To ease manual categorization and thus maintain high quality of categorization a drag’n’drop interface is was developed.
Drag’n’drop interface to ease manual categorization
- Create from web includes operators e.g. for Wikipedia, ISBNdb, Google Scholar
- Citation counts periodically update via google scholar)
- Scholarly utilties to retrieve pdf and abstracts via google search and from acm.org; normalizing concatenated author lists (variants to consistent Surname, Forname; Sur…); split/join authors from/to concatenated/multiple field
- Drag’n’drop categorization (outdated – anybody?)
- OAI2 for CCK (found new maintainer, thanks!)
A new operator for ‘Create from web’ to retrieve scholarly metadata by merely supplying a PDF file is going to be incorporated, see pdfmeat; supplying a URL works via GScholar service.
The CCK content type definition (cck: import) used for publications is attached below.

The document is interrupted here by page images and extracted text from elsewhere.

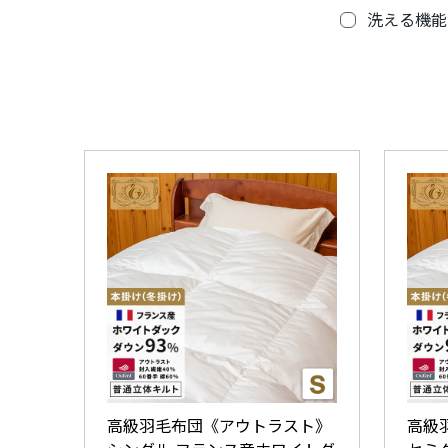
洗える機能
高級羽毛布団《アウトラスト》
高級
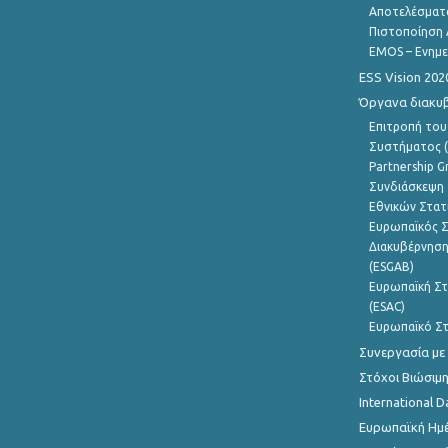
Αποτελέσματ
Πιστοποίηση 
EMOS – Ενημε
ESS Vision 202
Όργανα διακυ
Επιτροπή του
Συστήματος (
Partnership G
Συνδιάσκεψη 
Εθνικών Στατ
Ευρωπαϊκός Σ
Διακυβέρνηση
(ESGAB)
Ευρωπαϊκή Στ
(ESAC)
Ευρωπαϊκό Στ
Συνεργασία με
Στόχοι Βιώσιμ
International D
Ευρωπαϊκή Ημέ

To offer better automatic categorization the existing document instances can be compared with the ones to be inserted. It could be argued, e.g., that publications by the same authors cover the same research area, thus the categorizer could suggest the same category item for newly added publications. Thus, upon entering title (and abstract) to new publications these bits of information can be used to calculate similarities to other existing publications to derive some category suggestions. In the movie domain, category suggestions could be derived e.g. upon same director or overlapping actors.